[Start of section]

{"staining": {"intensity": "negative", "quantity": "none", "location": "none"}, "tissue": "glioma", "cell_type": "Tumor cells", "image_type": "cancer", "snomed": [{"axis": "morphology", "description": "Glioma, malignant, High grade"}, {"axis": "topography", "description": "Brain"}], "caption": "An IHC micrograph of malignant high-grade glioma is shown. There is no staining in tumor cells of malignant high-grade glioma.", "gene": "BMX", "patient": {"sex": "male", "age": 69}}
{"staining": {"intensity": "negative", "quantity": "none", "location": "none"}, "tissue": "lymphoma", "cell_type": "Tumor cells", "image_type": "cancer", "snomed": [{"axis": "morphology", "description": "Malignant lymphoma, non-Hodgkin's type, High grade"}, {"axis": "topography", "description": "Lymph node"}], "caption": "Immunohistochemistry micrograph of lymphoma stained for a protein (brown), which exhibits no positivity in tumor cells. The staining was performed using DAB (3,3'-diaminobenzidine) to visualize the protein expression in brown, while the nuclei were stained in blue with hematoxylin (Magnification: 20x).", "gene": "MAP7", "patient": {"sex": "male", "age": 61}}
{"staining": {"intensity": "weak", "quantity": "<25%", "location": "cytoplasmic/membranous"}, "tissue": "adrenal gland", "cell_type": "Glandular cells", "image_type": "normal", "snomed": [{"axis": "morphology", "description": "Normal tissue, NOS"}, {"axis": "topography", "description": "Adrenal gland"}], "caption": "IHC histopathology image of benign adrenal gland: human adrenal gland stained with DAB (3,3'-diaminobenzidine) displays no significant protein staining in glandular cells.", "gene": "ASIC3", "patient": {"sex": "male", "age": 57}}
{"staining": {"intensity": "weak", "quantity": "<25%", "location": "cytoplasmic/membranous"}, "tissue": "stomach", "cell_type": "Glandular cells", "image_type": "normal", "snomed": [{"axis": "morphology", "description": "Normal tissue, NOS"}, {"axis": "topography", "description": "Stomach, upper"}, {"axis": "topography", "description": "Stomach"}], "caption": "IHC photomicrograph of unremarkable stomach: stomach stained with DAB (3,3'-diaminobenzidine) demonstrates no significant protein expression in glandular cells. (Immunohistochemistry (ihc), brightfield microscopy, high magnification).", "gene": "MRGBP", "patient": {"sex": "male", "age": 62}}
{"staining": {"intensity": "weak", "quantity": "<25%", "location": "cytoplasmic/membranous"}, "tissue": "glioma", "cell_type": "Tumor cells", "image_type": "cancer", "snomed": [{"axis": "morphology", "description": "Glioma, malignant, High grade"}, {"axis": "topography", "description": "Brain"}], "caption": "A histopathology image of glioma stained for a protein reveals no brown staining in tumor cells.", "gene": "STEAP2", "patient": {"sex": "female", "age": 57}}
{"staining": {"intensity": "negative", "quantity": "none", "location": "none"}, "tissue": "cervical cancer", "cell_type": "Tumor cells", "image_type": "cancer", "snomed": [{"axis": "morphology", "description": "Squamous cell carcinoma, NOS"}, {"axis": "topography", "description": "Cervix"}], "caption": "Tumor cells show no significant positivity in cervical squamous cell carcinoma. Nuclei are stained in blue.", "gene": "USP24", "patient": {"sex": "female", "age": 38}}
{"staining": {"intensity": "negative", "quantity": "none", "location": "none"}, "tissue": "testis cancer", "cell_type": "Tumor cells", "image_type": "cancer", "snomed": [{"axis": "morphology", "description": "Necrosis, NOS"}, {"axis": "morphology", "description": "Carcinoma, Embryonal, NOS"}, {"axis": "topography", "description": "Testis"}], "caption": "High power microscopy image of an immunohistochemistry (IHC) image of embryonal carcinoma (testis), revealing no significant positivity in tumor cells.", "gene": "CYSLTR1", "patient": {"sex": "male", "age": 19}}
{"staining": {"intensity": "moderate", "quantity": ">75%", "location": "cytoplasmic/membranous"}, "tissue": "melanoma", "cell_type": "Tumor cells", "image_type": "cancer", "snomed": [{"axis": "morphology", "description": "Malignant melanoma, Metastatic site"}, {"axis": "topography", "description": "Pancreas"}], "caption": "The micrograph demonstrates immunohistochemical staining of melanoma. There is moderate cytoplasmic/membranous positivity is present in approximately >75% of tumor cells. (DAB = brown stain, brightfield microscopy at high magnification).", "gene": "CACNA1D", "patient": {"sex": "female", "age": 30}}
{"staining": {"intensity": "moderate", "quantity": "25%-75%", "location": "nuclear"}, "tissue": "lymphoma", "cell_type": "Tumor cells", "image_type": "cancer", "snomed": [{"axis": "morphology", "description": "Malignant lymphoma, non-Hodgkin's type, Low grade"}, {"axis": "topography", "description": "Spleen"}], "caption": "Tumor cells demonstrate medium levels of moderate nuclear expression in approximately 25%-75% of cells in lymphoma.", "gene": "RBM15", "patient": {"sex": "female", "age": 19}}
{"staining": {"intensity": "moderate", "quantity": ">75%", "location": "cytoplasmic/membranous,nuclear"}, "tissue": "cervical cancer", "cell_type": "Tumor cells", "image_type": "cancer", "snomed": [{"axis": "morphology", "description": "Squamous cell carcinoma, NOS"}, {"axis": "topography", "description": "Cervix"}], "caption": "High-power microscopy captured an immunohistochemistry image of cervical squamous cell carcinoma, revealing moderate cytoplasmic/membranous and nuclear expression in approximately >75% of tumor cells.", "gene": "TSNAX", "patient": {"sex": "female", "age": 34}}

[End of section]

What is needed. Give back, unchanged, the line that holds "non-Hodgkin's type, Low" along with all lines after it through the last line above.

Reply to the task.
{"staining": {"intensity": "moderate", "quantity": "25%-75%", "location": "nuclear"}, "tissue": "lymphoma", "cell_type": "Tumor cells", "image_type": "cancer", "snomed": [{"axis": "morphology", "description": "Malignant lymphoma, non-Hodgkin's type, Low grade"}, {"axis": "topography", "description": "Spleen"}], "caption": "Tumor cells demonstrate medium levels of moderate nuclear expression in approximately 25%-75% of cells in lymphoma.", "gene": "RBM15", "patient": {"sex": "female", "age": 19}}
{"staining": {"intensity": "moderate", "quantity": ">75%", "location": "cytoplasmic/membranous,nuclear"}, "tissue": "cervical cancer", "cell_type": "Tumor cells", "image_type": "cancer", "snomed": [{"axis": "morphology", "description": "Squamous cell carcinoma, NOS"}, {"axis": "topography", "description": "Cervix"}], "caption": "High-power microscopy captured an immunohistochemistry image of cervical squamous cell carcinoma, revealing moderate cytoplasmic/membranous and nuclear expression in approximately >75% of tumor cells.", "gene": "TSNAX", "patient": {"sex": "female", "age": 34}}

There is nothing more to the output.